I think your point is correct, but is worth it to take the time to change what we already have?
> Obfuscation is broken and it is only a matter of time till harvesters start to harvest the email addresses
It it, but how long is that? I made the point last time about low hanging fruit, and I submit that it is enough for me that my fruit hangs higher. In my case, I fully realise that spammers could at any moment start executing JavaScript and evaluating the results. How long is it until they do? I like my solution, as the end user gets an un-obfuscated clickable ‘mailto’ link, whereas a (non-JS) bot doesn’t get anything that even remotely resembles an email address.
For anyone still using “foo at bar dot com” style obfuscation, I would say it is worth the time to change what you have for the following reason: /(\w+)\s+at\s+((\w+)(\s+dot\s+(\w+))+)/ — and that’s only a very simple one off the top of my head. Your fruit hangs low! 🙂
Steve
Obfuscation is no Captcha. Obfuscations/Crypting and CAPTCHAs both belong to the family of Challenge-Response Tests. I still don’t understand the point here, though. I have places where it’s perfectly fine to use obfuscation (which definitely does work) and where it would be quite out of place to use captchas. On the other hand I use reCAPTCHA frequently (on all comment forms, registrations, contact formulars, etc. pp.).
you just proved with your arguments that the captcha discussion is useless anyway, since there are already a information monopols by google and other huge crawlers/service providers and all you can do is *nothing* about your mail address getting caught by them.
you can only hope that you cannot be made responsible for your mails by the state, which is cooperating with google in all countries. and hope they won’t do what they promise at the moment: share more information between different parties to improve crime detection.
bad luck, preventing porn ads in your mail account should be your least problem actually.
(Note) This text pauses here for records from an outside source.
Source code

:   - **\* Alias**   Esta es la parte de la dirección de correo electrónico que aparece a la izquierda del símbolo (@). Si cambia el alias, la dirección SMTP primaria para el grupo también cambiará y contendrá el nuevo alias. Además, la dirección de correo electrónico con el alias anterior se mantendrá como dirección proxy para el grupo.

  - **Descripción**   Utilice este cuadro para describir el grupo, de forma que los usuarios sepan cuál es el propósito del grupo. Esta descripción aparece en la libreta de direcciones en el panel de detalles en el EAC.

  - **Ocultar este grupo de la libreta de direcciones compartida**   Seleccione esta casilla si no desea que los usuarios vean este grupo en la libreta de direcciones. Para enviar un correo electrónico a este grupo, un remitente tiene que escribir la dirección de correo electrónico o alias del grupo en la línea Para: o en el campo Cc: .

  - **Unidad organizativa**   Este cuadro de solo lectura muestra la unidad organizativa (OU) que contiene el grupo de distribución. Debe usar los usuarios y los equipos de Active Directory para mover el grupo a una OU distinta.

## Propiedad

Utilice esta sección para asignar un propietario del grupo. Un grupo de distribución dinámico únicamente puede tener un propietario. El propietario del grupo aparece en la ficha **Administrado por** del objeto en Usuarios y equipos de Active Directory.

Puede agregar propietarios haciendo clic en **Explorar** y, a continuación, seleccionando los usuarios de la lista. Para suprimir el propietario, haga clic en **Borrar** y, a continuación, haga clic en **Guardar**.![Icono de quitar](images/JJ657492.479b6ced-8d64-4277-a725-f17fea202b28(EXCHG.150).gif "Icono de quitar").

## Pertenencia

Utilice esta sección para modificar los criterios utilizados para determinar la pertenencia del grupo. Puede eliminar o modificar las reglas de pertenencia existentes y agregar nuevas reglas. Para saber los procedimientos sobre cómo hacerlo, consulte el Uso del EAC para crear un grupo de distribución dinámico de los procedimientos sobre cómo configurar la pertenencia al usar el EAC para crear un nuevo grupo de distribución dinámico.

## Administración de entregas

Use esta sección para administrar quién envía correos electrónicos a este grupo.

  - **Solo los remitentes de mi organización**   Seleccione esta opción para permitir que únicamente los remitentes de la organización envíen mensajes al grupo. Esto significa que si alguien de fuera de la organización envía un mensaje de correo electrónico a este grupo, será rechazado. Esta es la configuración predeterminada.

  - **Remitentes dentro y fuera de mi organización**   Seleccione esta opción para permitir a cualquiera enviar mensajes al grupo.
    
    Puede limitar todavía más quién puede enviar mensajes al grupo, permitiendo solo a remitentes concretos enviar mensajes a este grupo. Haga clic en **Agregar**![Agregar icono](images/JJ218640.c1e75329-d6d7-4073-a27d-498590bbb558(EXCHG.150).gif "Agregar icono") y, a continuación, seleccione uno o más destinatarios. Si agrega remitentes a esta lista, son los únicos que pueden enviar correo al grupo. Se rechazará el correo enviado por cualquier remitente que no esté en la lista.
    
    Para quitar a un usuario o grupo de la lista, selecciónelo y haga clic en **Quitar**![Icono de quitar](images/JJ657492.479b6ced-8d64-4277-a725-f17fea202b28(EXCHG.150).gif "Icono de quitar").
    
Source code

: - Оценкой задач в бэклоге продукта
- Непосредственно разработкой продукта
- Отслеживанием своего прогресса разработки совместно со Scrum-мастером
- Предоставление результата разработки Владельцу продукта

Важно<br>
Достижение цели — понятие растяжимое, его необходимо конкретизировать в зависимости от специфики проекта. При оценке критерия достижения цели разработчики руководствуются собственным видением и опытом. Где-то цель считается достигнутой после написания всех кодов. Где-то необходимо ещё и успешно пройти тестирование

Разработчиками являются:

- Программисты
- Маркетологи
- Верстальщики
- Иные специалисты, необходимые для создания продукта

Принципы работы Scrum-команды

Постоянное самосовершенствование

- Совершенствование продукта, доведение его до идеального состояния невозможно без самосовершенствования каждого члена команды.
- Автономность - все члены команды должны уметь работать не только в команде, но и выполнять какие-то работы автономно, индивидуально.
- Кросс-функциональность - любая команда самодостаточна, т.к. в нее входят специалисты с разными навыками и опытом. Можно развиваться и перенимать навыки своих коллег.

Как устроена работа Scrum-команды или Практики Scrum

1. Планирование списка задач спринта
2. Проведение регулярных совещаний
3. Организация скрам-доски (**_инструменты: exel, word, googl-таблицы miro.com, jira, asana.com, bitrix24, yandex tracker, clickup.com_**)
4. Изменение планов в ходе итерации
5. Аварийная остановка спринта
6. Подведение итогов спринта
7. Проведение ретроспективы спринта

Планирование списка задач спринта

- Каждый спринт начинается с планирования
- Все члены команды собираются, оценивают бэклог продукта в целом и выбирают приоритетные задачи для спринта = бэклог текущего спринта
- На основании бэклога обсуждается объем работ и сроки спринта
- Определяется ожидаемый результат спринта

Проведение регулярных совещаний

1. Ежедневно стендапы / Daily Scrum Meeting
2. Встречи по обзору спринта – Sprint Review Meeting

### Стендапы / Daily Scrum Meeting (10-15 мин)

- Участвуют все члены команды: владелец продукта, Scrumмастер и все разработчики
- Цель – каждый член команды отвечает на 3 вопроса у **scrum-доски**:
p.s. you can create a lot of free public e-mail accounts of course, but this won’t safe you from their intensive scanning either. now set up your mail server and create accounts as you wish, but hey they know your domain and still will track you easily… maybe speek l33t?, no it is easy to do regexp transformations on strings today… so do it in tor or minion… now c’mon you paranoids, this is a political issue, which logically cannot be solved technically, but only politically. fight against surveillance or rest in quietness forever.
In Germany we have some problems with law which requires you to lay open your contact information on your web site. Of course it should the contact information should also be barrier-free…
The purpose of “obfuscaption protection” is just to reduce a likelihood of email harvesting. Of course you can quickly write an attack script that grabs an email address. Otherwise you simply hand out the mail address to spammers.
Stop being so paranoid. If your mail is harvested so what? You’ll get more spam in your spam folder, that’s all. I think the only way to stop spam is counterattacking with DDOS. Then the ISP of those machines acting as zombies for massive nets are going to take note and do something.
@Sebastián Benítez: “I think the only way to stop spam is counterattacking with DDOS.”
DDOS is worse than SPAM. By definition, it eats lots of bandwidth. Besides of which, it’s illegal.
I’m sorry but your response in regard to Google is nonsense. By solving the reCaptcha you provide Google with free labor (aka unpaid work). This labor directly contributes to Google’s value e.g. as it makes their offering of scanned books better than that of any competitors. Google is extremely good at making people work for them for free. And this is the reason why you shouldn’t touch any of their products.
@Goo: if you don’t need digitized books: fine. I need them and I want that they get digitzed and if that can be done in an outomated process even better. And btw. reCAPTCHA did not start as a Google service, that is a very recent development.